## EXERCISE DESCRIPTION
When a line below holds the string "Туомонен", show that line.

= = =

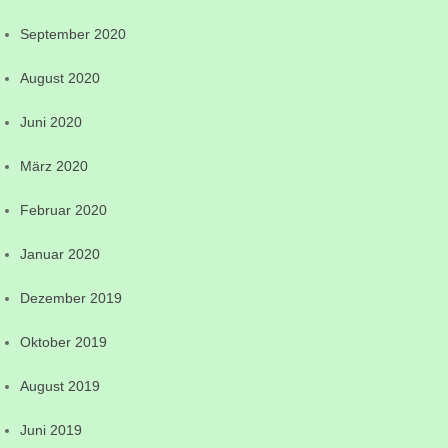
September 2020
August 2020
Juni 2020
März 2020
Februar 2020
Januar 2020
Dezember 2019
Oktober 2019
August 2019
Juni 2019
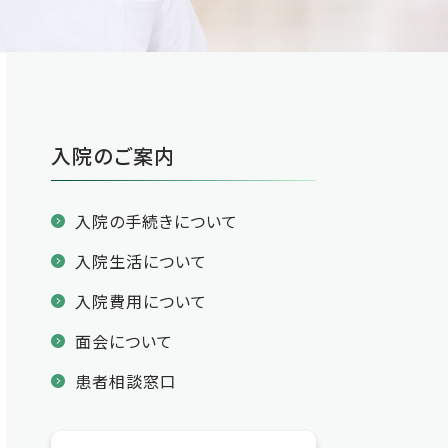
入院のご案内
入院の手続きについて
入院生活について
入院費用について
面会について
患者相談窓口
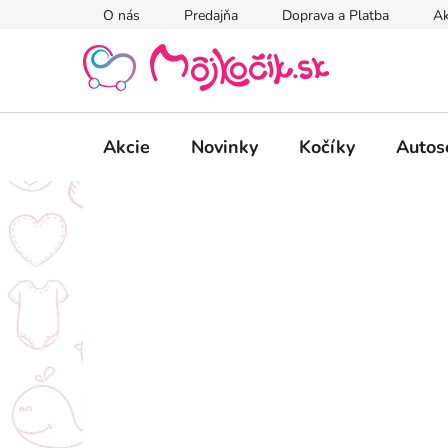
Prejsť
O nás
Predajňa
Doprava a Platba
Ak
na
obsah
Akcie
Novinky
Kočíky
Autos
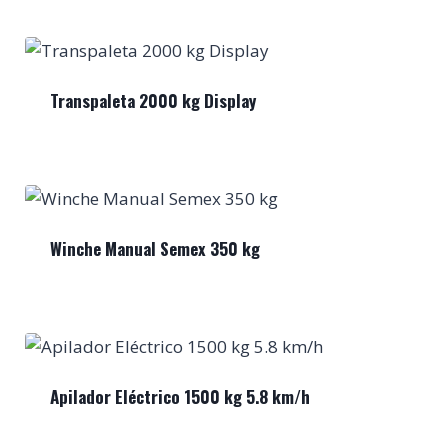
Transpaleta 2000 kg Display
Winche Manual Semex 350 kg
Apilador Eléctrico 1500 kg 5.8 km/h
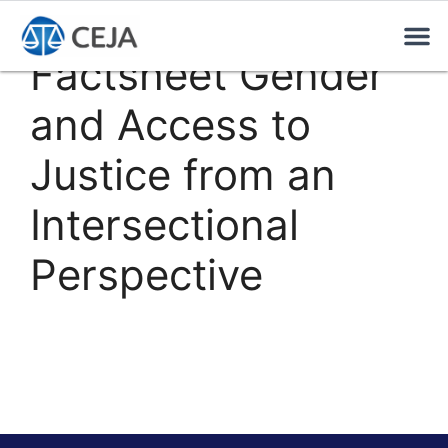
Factsheet Gender
and Access to
Justice from an
Intersectional
Perspective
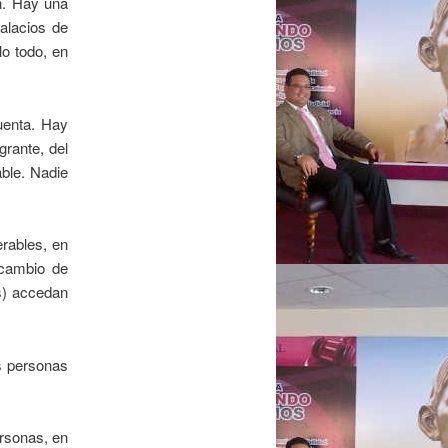
. Hay una
alacios de
lo todo, en
uenta. Hay
grante, del
ble. Nadie
rables, en
 cambio de
es) accedan
as personas
rsonas, en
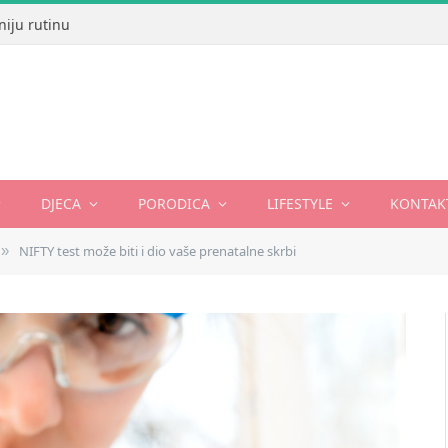
niju rutinu
DJECA
PORODICA
LIFESTYLE
KONTAK
NIFTY test može biti i dio vaše prenatalne skrbi
»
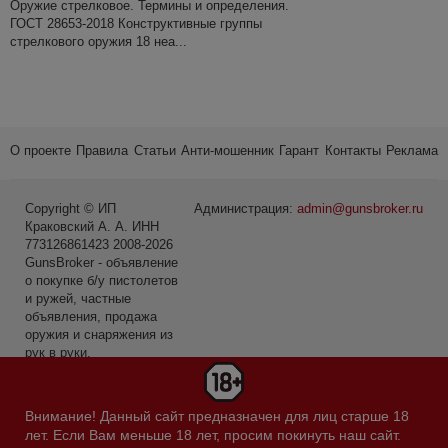
Оружие стрелковое. Термины и определения.
ГОСТ 28653-2018 Конструктивные группы
стрелкового оружия 18 неа...
О проекте
Правила
Статьи
Анти-мошенник
Гарант
Контакты
Реклама
Copyright © ИП
Администрация:
admin@gunsbroker.ru
Краковский А. А. ИНН
773126861423 2008-2026
GunsBroker - объявление
о покупке б/у пистолетов
и ружей, частные
объявления, продажа
оружия и снаряжения из
рук в руки.
* Первое место среди
сайтов в категории Охота
Внимание! Данный сайт предназначен для лиц старше 18
и рыбалка по данным
лет. Если Вам меньше 18 лет, просим покинуть наш сайт.
Яндекс.Радар за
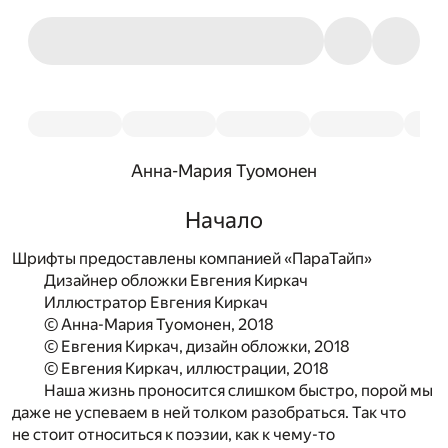
Анна-Мария Туомонен
Начало
Шрифты предоставлены компанией «ПараТайп»
Дизайнер обложки Евгения Киркач
Иллюстратор Евгения Киркач
© Анна-Мария Туомонен, 2018
© Евгения Киркач, дизайн обложки, 2018
© Евгения Киркач, иллюстрации, 2018
Наша жизнь проносится слишком быстро, порой мы
даже не успеваем в ней толком разобраться. Так что
не стоит относиться к поэзии, как к чему-то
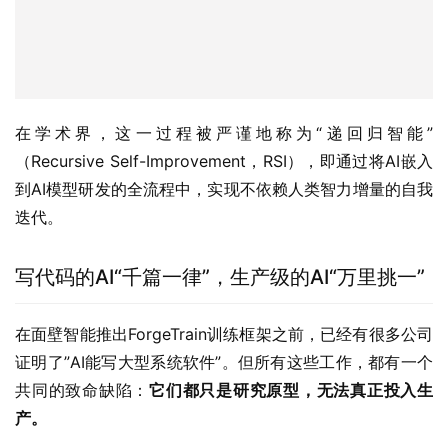
在学术界，这一过程被严谨地称为“递回归智能”
（Recursive Self-Improvement，RSI），即通过将AI嵌入
到AI模型研发的全流程中，实现不依赖人类智力增量的自我
迭代。
写代码的AI“千篇一律”，生产级的AI“万里挑一”
在面壁智能推出ForgeTrain训练框架之前，已经有很多公司
证明了”AI能写大型系统软件”。但所有这些工作，都有一个
共同的致命缺陷：
它们都只是研究原型，无法真正投入生
产。
这正是
ForgeTrain的真正突破所在：它第一次把”AI编写大
型系统软件”推进到了”生产级训练框架”层面
。
同时，这也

= = =

## ANSWER AREA
Анна-Мария Туомонен
© Анна-Мария Туомонен, 2018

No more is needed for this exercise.